━━ RECORDS FOR PROCESSING ━━

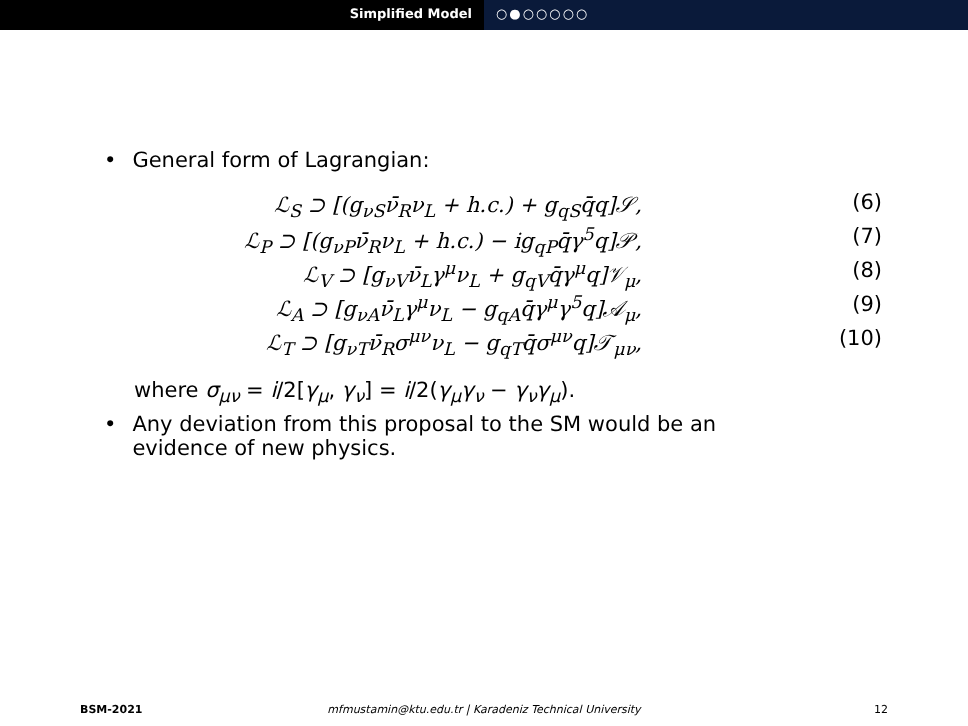Simplified Model ○●○○○○○
• General form of Lagrangian:
ℒ<sub>S</sub> ⊃ [(g<sub>νS</sub>ν̄<sub>R</sub>ν<sub>L</sub> + h.c.) + g<sub>qS</sub>q̄q]𝒮, (6)
ℒ<sub>P</sub> ⊃ [(g<sub>νP</sub>ν̄<sub>R</sub>ν<sub>L</sub> + h.c.) − ig<sub>qP</sub>q̄γ<sup>5</sup>q]𝒫, (7)
ℒ<sub>V</sub> ⊃ [g<sub>νV</sub>ν̄<sub>L</sub>γ<sup>μ</sup>ν<sub>L</sub> + g<sub>qV</sub>q̄γ<sup>μ</sup>q]𝒱<sub>μ</sub>, (8)
ℒ<sub>A</sub> ⊃ [g<sub>νA</sub>ν̄<sub>L</sub>γ<sup>μ</sup>ν<sub>L</sub> − g<sub>qA</sub>q̄γ<sup>μ</sup>γ<sup>5</sup>q]𝒜<sub>μ</sub>, (9)
ℒ<sub>T</sub> ⊃ [g<sub>νT</sub>ν̄<sub>R</sub>σ<sup>μν</sup>ν<sub>L</sub> − g<sub>qT</sub>q̄σ<sup>μν</sup>q]𝒯<sub>μν</sub>, (10)
where σ<sub>μν</sub> = i/2[γ<sub>μ</sub>, γ<sub>ν</sub>] = i/2(γ<sub>μ</sub>γ<sub>ν</sub> − γ<sub>ν</sub>γ<sub>μ</sub>).
• Any deviation from this proposal to the SM would be an
evidence of new physics.
BSM-2021 mfmustamin@ktu.edu.tr | Karadeniz Technical University
12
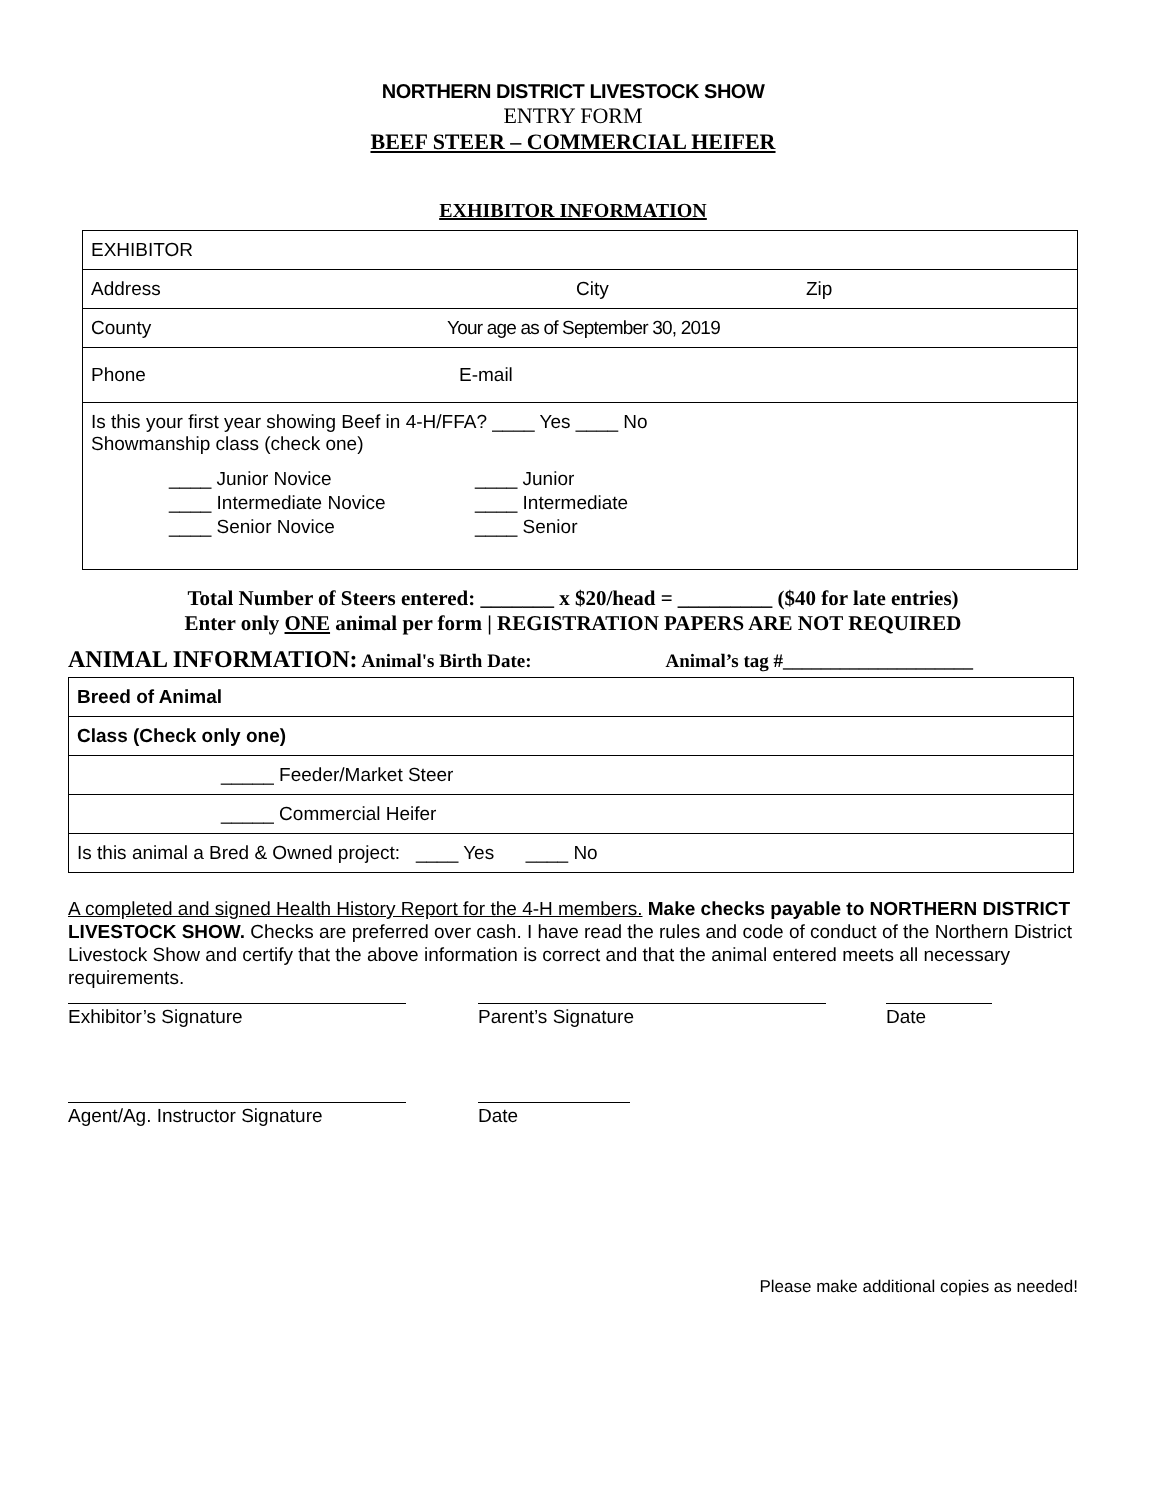NORTHERN DISTRICT LIVESTOCK SHOW
ENTRY FORM
BEEF STEER – COMMERCIAL HEIFER
EXHIBITOR INFORMATION
| EXHIBITOR |
| Address City Zip |
| County Your age as of September 30, 2019 |
| Phone E-mail |
| Is this your first year showing Beef in 4-H/FFA? ____ Yes ____ No Showmanship class (check one) ____ Junior Novice ____ Intermediate Novice ____ Senior Novice ____ Junior ____ Intermediate ____ Senior |
Total Number of Steers entered: _______ x $20/head = _________ ($40 for late entries)
Enter only ONE animal per form | REGISTRATION PAPERS ARE NOT REQUIRED
ANIMAL INFORMATION: Animal's Birth Date: Animal’s tag #____________________
| Breed of Animal |
| Class (Check only one) |
| _____ Feeder/Market Steer |
| _____ Commercial Heifer |
| Is this animal a Bred & Owned project: ____ Yes ____ No |
A completed and signed Health History Report for the 4-H members. Make checks payable to NORTHERN DISTRICT LIVESTOCK SHOW. Checks are preferred over cash. I have read the rules and code of conduct of the Northern District Livestock Show and certify that the above information is correct and that the animal entered meets all necessary requirements.
Exhibitor’s Signature Parent’s Signature Date
Agent/Ag. Instructor Signature
Date
Please make additional copies as needed!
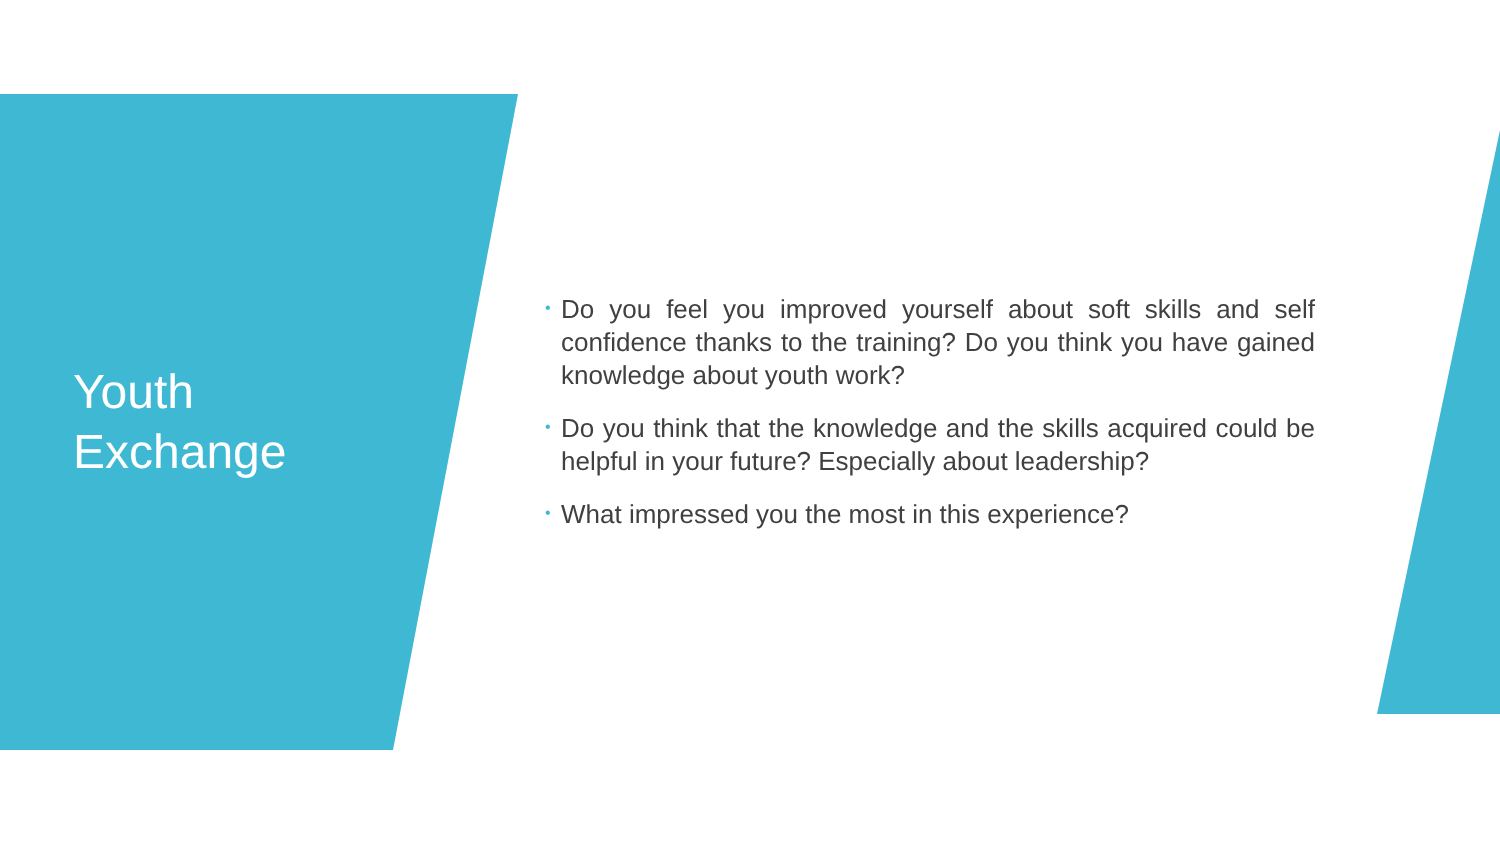Youth
Exchange
• Do you feel you improved yourself about soft skills and self confidence thanks to the training? Do you think you have gained knowledge about youth work?
• Do you think that the knowledge and the skills acquired could be helpful in your future? Especially about leadership?
• What impressed you the most in this experience?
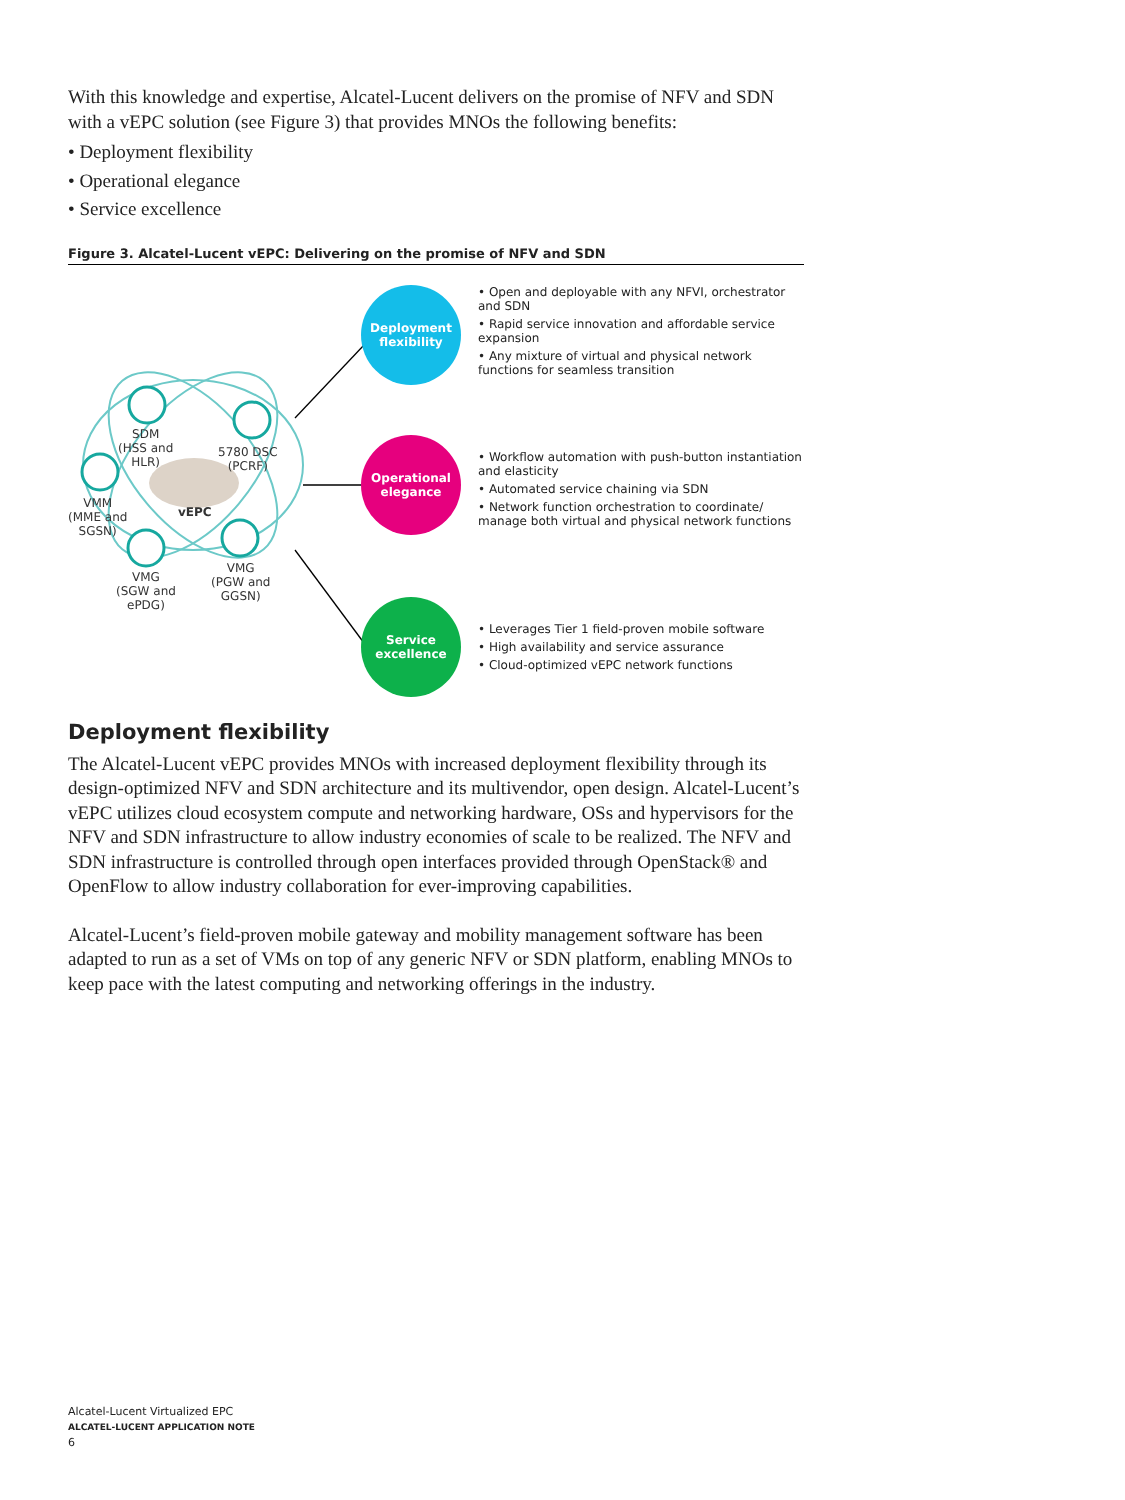With this knowledge and expertise, Alcatel-Lucent delivers on the promise of NFV and SDN with a vEPC solution (see Figure 3) that provides MNOs the following benefits:
• Deployment flexibility
• Operational elegance
• Service excellence
Figure 3. Alcatel-Lucent vEPC: Delivering on the promise of NFV and SDN
Deployment flexibility
Operational elegance
Service excellence
SDM
(HSS and
HLR)
5780 DSC
(PCRF)
VMM
(MME and
SGSN)
vEPC
VMG
(SGW and
ePDG)
VMG
(PGW and
GGSN)
• Open and deployable with any NFVI, orchestrator and SDN
• Rapid service innovation and affordable service expansion
• Any mixture of virtual and physical network functions for seamless transition
• Workflow automation with push-button instantiation and elasticity
• Automated service chaining via SDN
• Network function orchestration to coordinate/ manage both virtual and physical network functions
• Leverages Tier 1 field-proven mobile software
• High availability and service assurance
• Cloud-optimized vEPC network functions
Deployment flexibility
The Alcatel-Lucent vEPC provides MNOs with increased deployment flexibility through its design-optimized NFV and SDN architecture and its multivendor, open design. Alcatel-Lucent’s vEPC utilizes cloud ecosystem compute and networking hardware, OSs and hypervisors for the NFV and SDN infrastructure to allow industry economies of scale to be realized. The NFV and SDN infrastructure is controlled through open interfaces provided through OpenStack® and OpenFlow to allow industry collaboration for ever-improving capabilities.
Alcatel-Lucent’s field-proven mobile gateway and mobility management software has been adapted to run as a set of VMs on top of any generic NFV or SDN platform, enabling MNOs to keep pace with the latest computing and networking offerings in the industry.
Alcatel-Lucent Virtualized EPC
ALCATEL-LUCENT APPLICATION NOTE
6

━━━

_WORK REQUIRED_.
All lines in the preceding records that hold the word "proven" need to be copied.

_RESPONSE BELOW_.
• Leverages Tier 1 field-proven mobile software
Alcatel-Lucent’s field-proven mobile gateway and mobility management software has been adapted to run as a set of VMs on top of any generic NFV or SDN platform, enabling MNOs to keep pace with the latest computing and networking offerings in the industry.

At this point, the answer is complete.